**REQUIRED WORK**
Swap "table_header" for "code_block" throughout the rows below, and reproduce every line with nothing else altered.

**Bounding box entries**
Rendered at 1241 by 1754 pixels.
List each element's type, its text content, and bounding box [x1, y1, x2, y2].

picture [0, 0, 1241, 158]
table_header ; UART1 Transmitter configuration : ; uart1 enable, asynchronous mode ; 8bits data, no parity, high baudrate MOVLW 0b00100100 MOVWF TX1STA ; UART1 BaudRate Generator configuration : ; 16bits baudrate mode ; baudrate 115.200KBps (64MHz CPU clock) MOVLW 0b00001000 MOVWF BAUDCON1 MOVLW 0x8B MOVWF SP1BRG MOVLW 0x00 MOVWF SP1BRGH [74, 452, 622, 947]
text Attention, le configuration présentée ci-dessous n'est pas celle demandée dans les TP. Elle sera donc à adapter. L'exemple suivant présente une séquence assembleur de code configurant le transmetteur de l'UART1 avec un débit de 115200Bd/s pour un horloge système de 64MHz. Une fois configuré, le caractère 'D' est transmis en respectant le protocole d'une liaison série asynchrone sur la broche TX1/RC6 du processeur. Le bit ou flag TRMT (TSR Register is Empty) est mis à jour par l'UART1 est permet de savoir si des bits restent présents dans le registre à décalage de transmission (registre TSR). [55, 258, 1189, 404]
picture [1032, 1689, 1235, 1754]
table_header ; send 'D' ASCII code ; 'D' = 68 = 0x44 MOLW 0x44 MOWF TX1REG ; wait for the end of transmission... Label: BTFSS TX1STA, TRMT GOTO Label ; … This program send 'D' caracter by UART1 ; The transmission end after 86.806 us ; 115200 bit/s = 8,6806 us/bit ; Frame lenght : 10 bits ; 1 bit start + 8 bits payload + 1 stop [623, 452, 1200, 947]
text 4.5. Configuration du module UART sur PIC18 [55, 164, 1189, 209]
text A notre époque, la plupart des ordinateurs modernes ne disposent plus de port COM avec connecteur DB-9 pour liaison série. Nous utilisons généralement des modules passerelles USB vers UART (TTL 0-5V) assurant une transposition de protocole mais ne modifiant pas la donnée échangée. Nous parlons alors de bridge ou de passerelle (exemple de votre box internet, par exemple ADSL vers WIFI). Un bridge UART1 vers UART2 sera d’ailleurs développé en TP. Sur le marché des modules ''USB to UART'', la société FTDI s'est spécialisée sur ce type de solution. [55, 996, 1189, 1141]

**OUTPUT BELOW**
Rendered at 1241 by 1754 pixels.
List each element's type, its text content, and bounding box [x1, y1, x2, y2].

picture [0, 0, 1241, 158]
code_block ; UART1 Transmitter configuration : ; uart1 enable, asynchronous mode ; 8bits data, no parity, high baudrate MOVLW 0b00100100 MOVWF TX1STA ; UART1 BaudRate Generator configuration : ; 16bits baudrate mode ; baudrate 115.200KBps (64MHz CPU clock) MOVLW 0b00001000 MOVWF BAUDCON1 MOVLW 0x8B MOVWF SP1BRG MOVLW 0x00 MOVWF SP1BRGH [74, 452, 622, 947]
text Attention, le configuration présentée ci-dessous n'est pas celle demandée dans les TP. Elle sera donc à adapter. L'exemple suivant présente une séquence assembleur de code configurant le transmetteur de l'UART1 avec un débit de 115200Bd/s pour un horloge système de 64MHz. Une fois configuré, le caractère 'D' est transmis en respectant le protocole d'une liaison série asynchrone sur la broche TX1/RC6 du processeur. Le bit ou flag TRMT (TSR Register is Empty) est mis à jour par l'UART1 est permet de savoir si des bits restent présents dans le registre à décalage de transmission (registre TSR). [55, 258, 1189, 404]
picture [1032, 1689, 1235, 1754]
code_block ; send 'D' ASCII code ; 'D' = 68 = 0x44 MOLW 0x44 MOWF TX1REG ; wait for the end of transmission... Label: BTFSS TX1STA, TRMT GOTO Label ; … This program send 'D' caracter by UART1 ; The transmission end after 86.806 us ; 115200 bit/s = 8,6806 us/bit ; Frame lenght : 10 bits ; 1 bit start + 8 bits payload + 1 stop [623, 452, 1200, 947]
text 4.5. Configuration du module UART sur PIC18 [55, 164, 1189, 209]
text A notre époque, la plupart des ordinateurs modernes ne disposent plus de port COM avec connecteur DB-9 pour liaison série. Nous utilisons généralement des modules passerelles USB vers UART (TTL 0-5V) assurant une transposition de protocole mais ne modifiant pas la donnée échangée. Nous parlons alors de bridge ou de passerelle (exemple de votre box internet, par exemple ADSL vers WIFI). Un bridge UART1 vers UART2 sera d’ailleurs développé en TP. Sur le marché des modules ''USB to UART'', la société FTDI s'est spécialisée sur ce type de solution. [55, 996, 1189, 1141]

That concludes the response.